Lloyd Cole erweitert seine Meisterwerk-Bilanz

Berlin (dpa) - Mindestens drei zeitlose Meisterwerke hat Lloyd Cole bisher hinterlassen. Mit dem neuen Album „Standards“, das dem Titel zum Trotz fast nur eigenes Material enthält, fügt er dieser Bilanz ein weiteres Highlight hinzu.

„Rattlesnakes“, das Debüt von Lloyd Cole & The Commotions, etablierte den Briten 1984 gleich mit einer Gitarrenpop-Scheibe für die Ewigkeit auf der großen Bühne. Aus der Star-Karriere wurde in den hedonistischen Eighties dann zwar nichts. Aber mit dem Umzug in die USA brachte der belesene Singer/Songwriter wieder regelmäßig starke Platten heraus, vor allem das wunderschöne, streicherselige „Don't Get Weird on Me Babe“ (1991) und das grandiose Balladenalbum „Love Story“ (1995). Auch in den Nuller-Jahren ließ Coles Qualität kaum nach, zuletzt mit dem Folkpop-Werk „Broken Record“, das er schon auf dem Hamburger Liebhaber-Label Tapete veröffentlichte.

Dort erscheint nun auch „Standards“ - elf erstklassige Songs, in denen sich Lloyd Cole nach dem akustisch-rustikalen Vorgängerwerk wieder der elektrischen Gitarre zuwendet. Ähnlichkeiten zum epochalen „Rattlesnakes“ sind sicher beabsichtigt, und auch wenn hier nun ein Mann mittleren Alters singt und kein junger Beau wie vor 30 Jahren, so hat doch diese Platte wieder die Unmittelbarkeit und Frische des Debüts.

Die Melodien sind wie meistens bei Cole erlesen (und durchaus selbstbewusst am großen Vorbild Bob Dylan ausgerichtet), die Produktion ist schlackefrei und geschmackvoll, die Stimme des 52-Jährigen wird ohnehin mit zunehmender Reife immer besser (nachzuhören in sensiblen Balladen wie „Myrtle And Rose“ oder „Silver Lake“).
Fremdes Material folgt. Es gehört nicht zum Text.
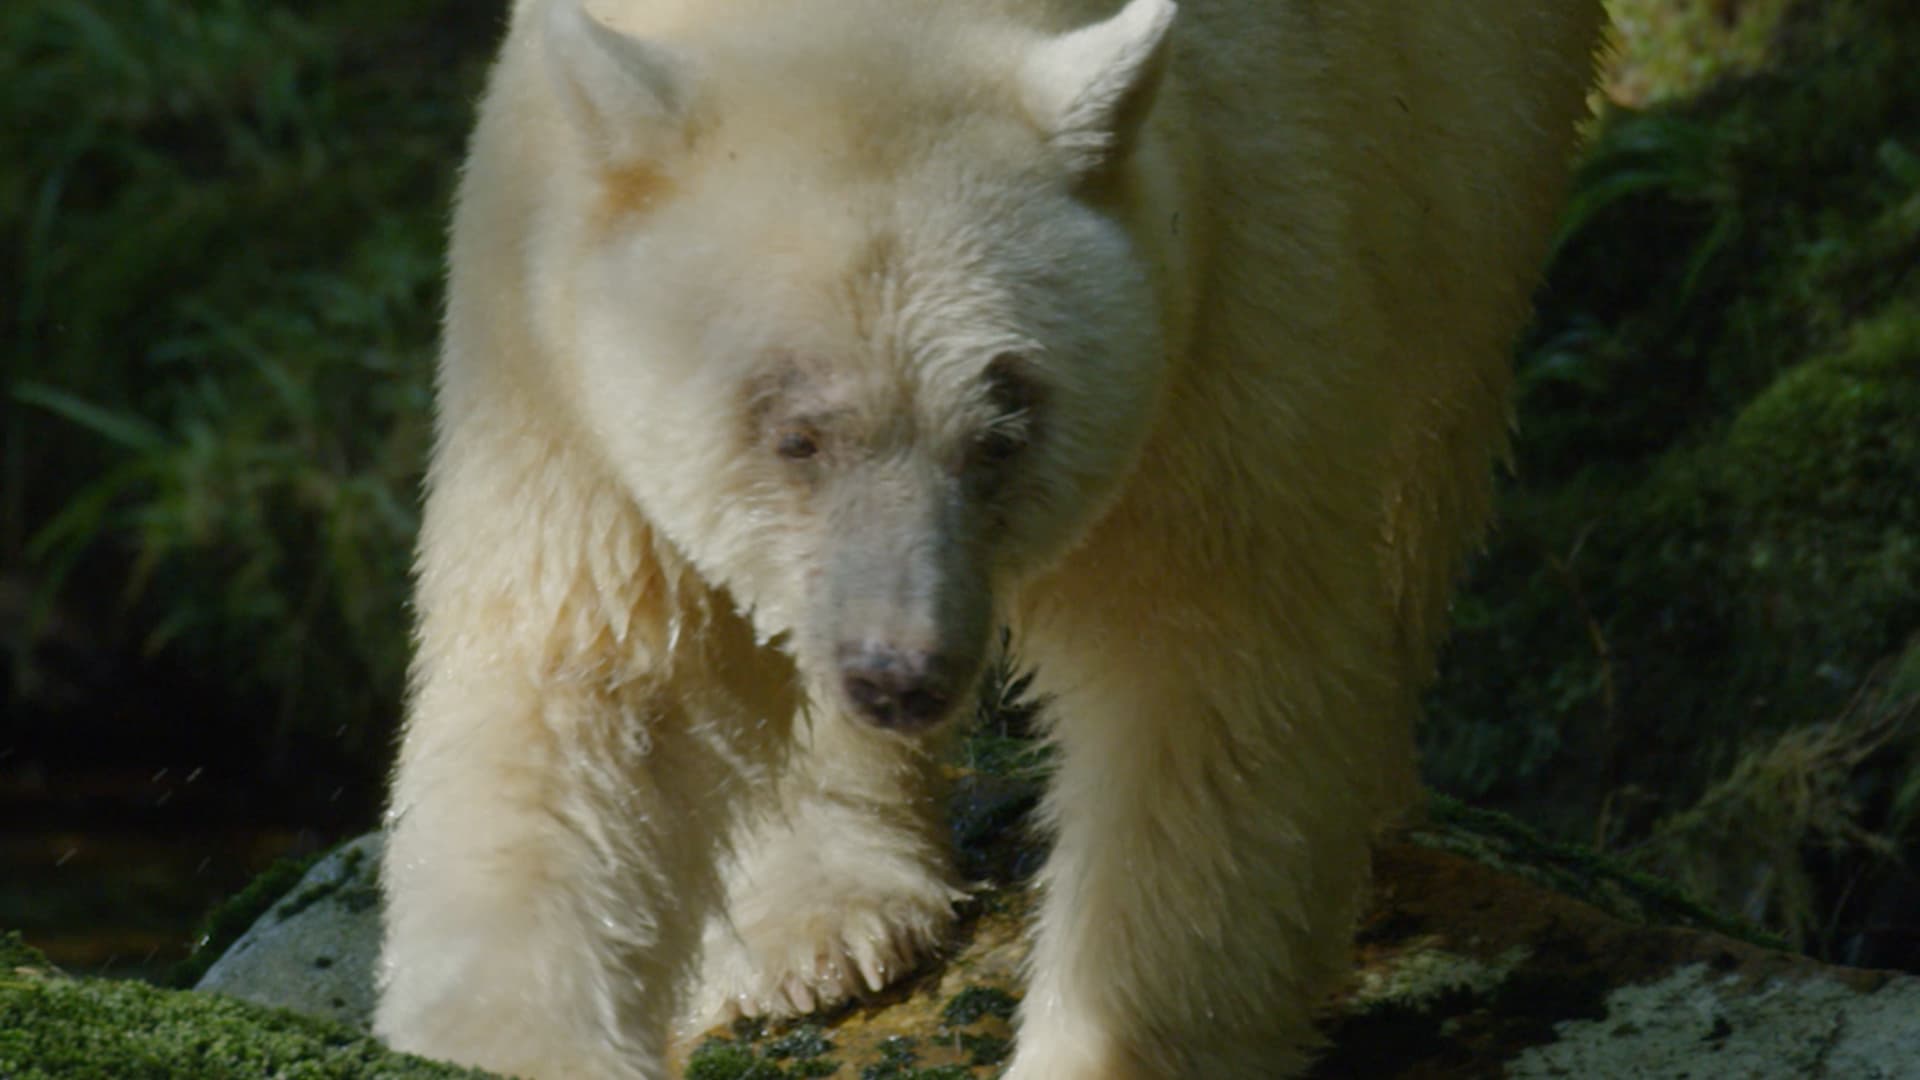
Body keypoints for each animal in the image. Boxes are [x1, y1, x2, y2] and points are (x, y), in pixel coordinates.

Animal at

Wichtigster Trumpf von „Standards“ aber sind neben der schieren Klasse der Songs und Arrangements diese zerrenden, sich umschlingenden E-Gitarren. Sie lassen die großen Zeiten des New Yorker Undergrounds der 70er Jahre wieder aufleben - Stichwort Lou Reed oder Tom Verlaine. Lloyd Cole und sein Sohn Will, Mark Schwaber und Matt Cullen sind gemeinsam für das große Sechssaiter-Schaulaufen zuständig, und es klingt fantastisch. Neben der wunderbaren Joan Wasser (Joan As Police Woman) am Klavier sind auch Coles alte Kumpels Fred Maher (Drums), Matthew Sweet (Bass) und Blair Cowan (Keyboards) wieder an Bord - besseres Personal hatte Cole noch nie.

„Als ich diese Lieder sang, fühlte ich mich wie der Bursche, der ich mit Ende Zwanzig war“, sagt der immer noch in den USA lebende Brite über den Jungbrunnen, den die neuen Songs für ihn bedeuteten. „Nur wenn ich in den Spiegel schaue oder Treppen steigen muss, spüre ich mein wahres Alter.“ Wer Lloyd Cole und seine Neigung zur bitteren Selbstironie kennt, kann ermessen, dass sich dieser kluge, aufrichtige Singer/Songwriter derzeit so gut fühlt wie nur selten in seinem Leben. Warum auch nicht: Spätestens mit „Standards“ gehört er zu den ganz Großen seines Fachs.